The more I use Drupal, the more projects it becomes the solution for.

Since my first encounter with Drupal, I have realized how easily it could have been used for a variety of projects I have struggled with before. Drupal is powerful enough with its lean core of only 600+ files, but even just a few modules expand its capabilities to new levels. For knowledgeable “Drupalists”, Views and CCK come immediately to mind; two modules that dramatically enhance the content description and view customizability of Drupal. But all that still barely scratches the surface.

An important thing to understand is that Drupal is not simply a content management system (CMS), but rather a content management framework (CMF). It allows the development of customized web sites, tweaking them to behave in CMS-like manner if so desired, or implement an entirely different approach.

All that power comes from one of the most powerful web technology partnerships: PHP/MySQL. You see, Drupal itself is not a programming language or a web page coding language. It simply uses pre-written PHP code chunks to offer a more transparent web development platform, while offering all the benefits of dynamic, data-driven web pages. The open source PHP foundation means that even Drupal itself can be entirely modified.
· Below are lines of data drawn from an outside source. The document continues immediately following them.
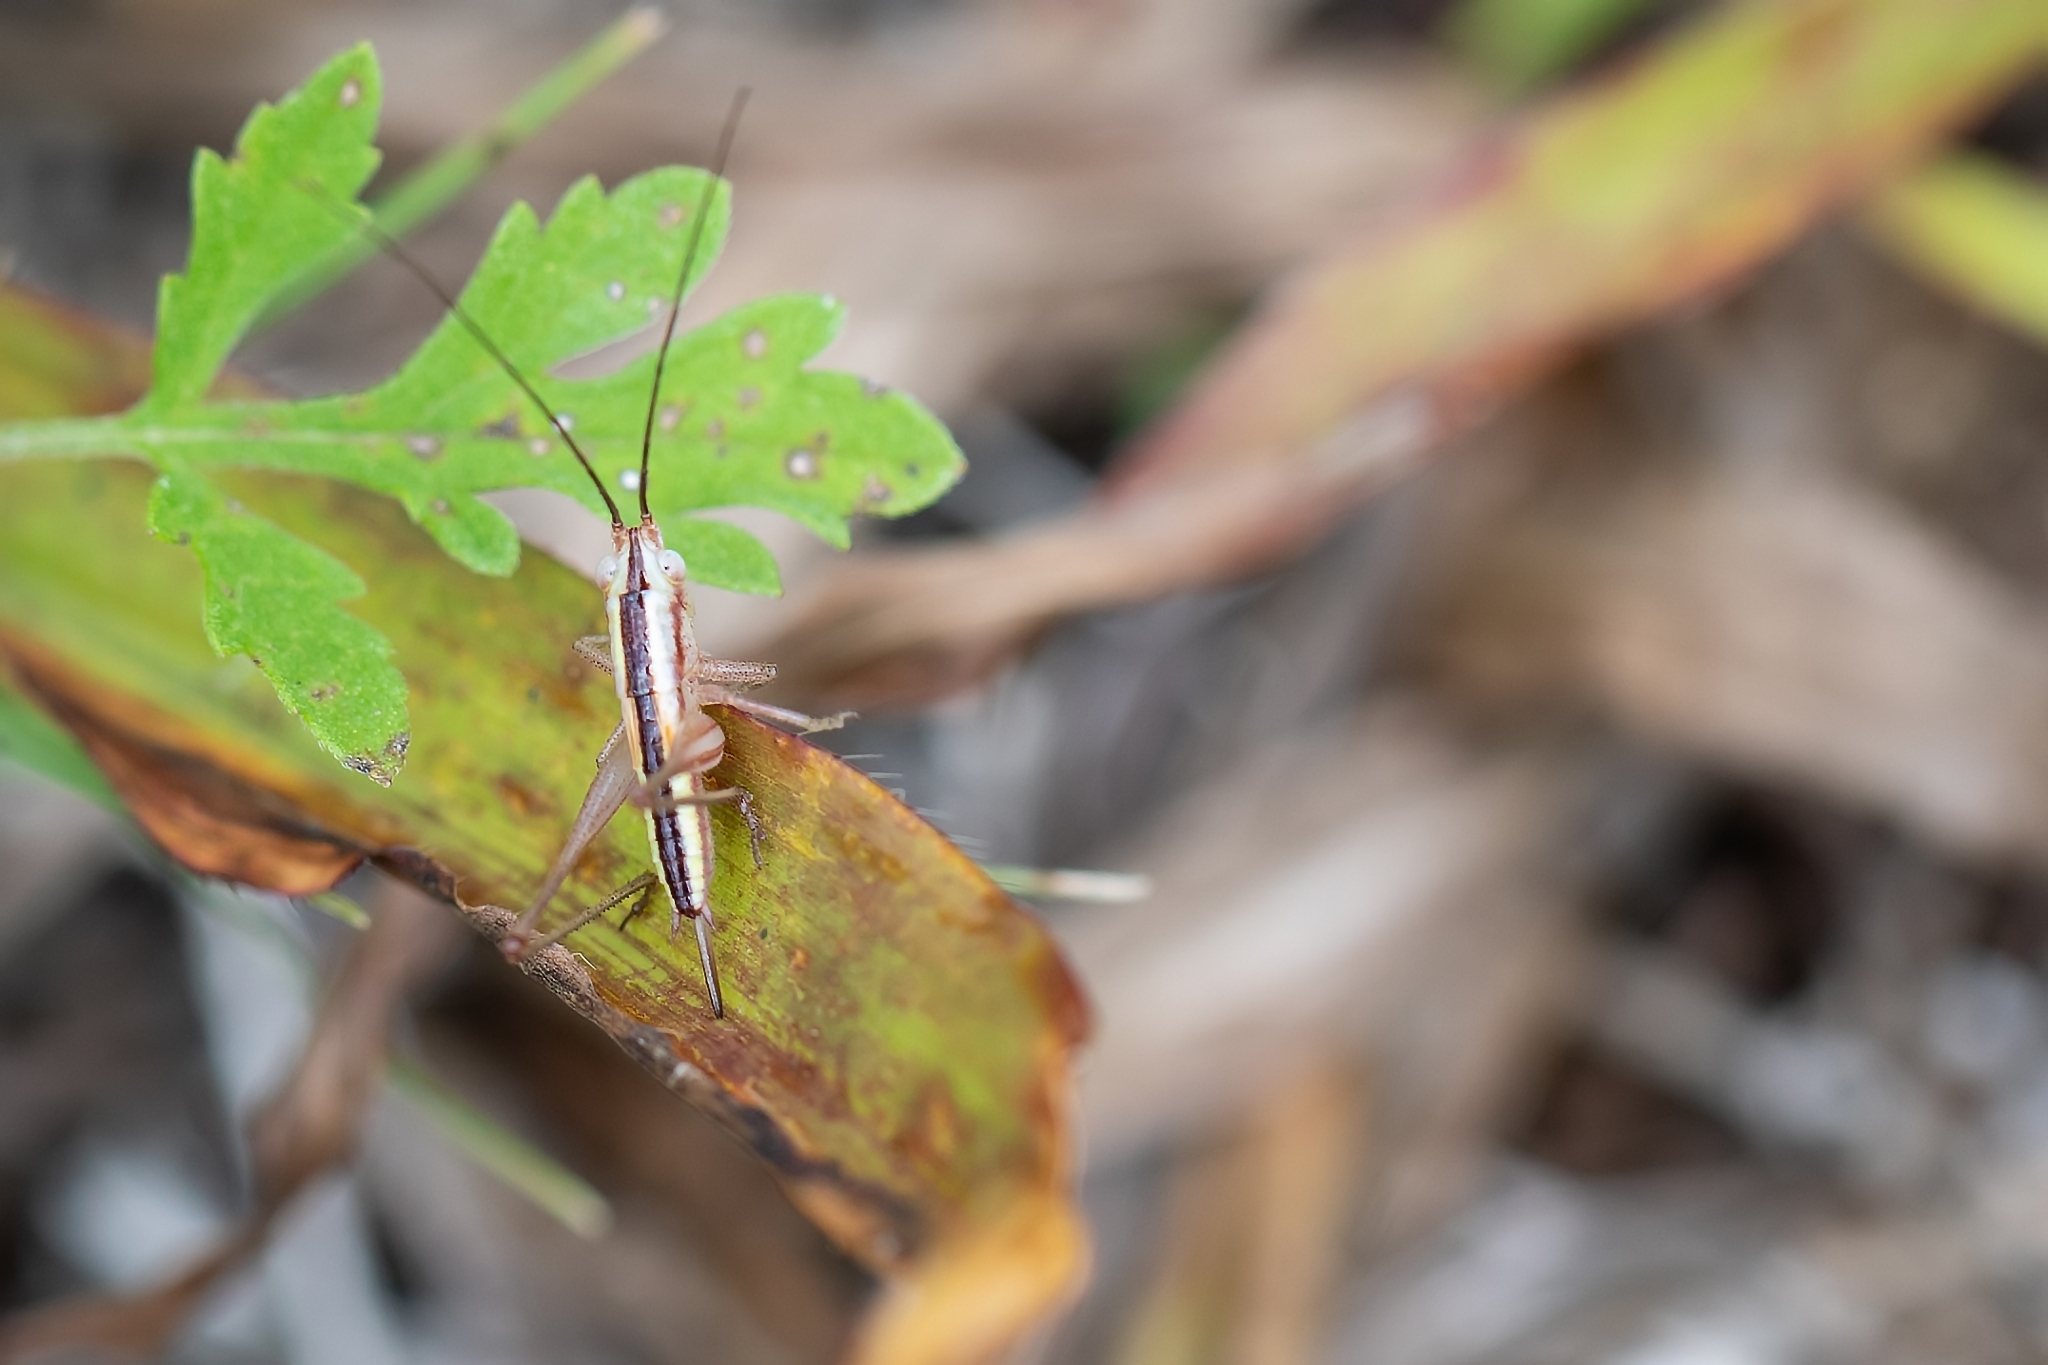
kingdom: Animalia
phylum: Arthropoda
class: Insecta
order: Orthoptera
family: Tettigoniidae
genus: Conocephalus
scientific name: Conocephalus gracillimus
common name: Graceful meadow katydid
But I am getting ahead of myself. Right now, I am just happy to use the core and a few add-on modules. However, as I keep researching Drupal development, I start realizing what else it could be used for. I found the Drupal Social Network, which is built entirely upon Drupal. I read with interest about DrupalEd, a version of Drupal built for online education management. While in the past I used Joomla, marveled at the ColdFusion platform of MySpace, and developed courses for Moodle, I now see that any of those applications could have been developed on, (or at least integrated into) Drupal. Drupal’s stability and scalability, combined with customizable (read: reducible) complexity, make the CMF an ideal candidate for an endless list of applications.

I have also written about the excellent Drupal community. Being able to use just one starting point ( to find modules, themes and documentation, makes it less confusing and causes considerably less frustration than what I encountered clicking through ads and finding commercial web sites selling goods for various “other” CMSs.

I do wonder about the whole “The Drop is always moving” philosophy, as I barely installed Drupal 6.X when it came out, and now it seems like 7.X is already on the horizon. I am mainly worried about conent transfer and module upgradeability, but if my previous experiences are any indicators, things should turn out a lot less painless than I probably anticipate.

I follow with interest the conversion of various web sites to Drupal and its movement into government use, as a federal initiative to migrate government software to open source only makes sense in today’s troubled economy. Not that the only advantage of open source is lower cost, of course.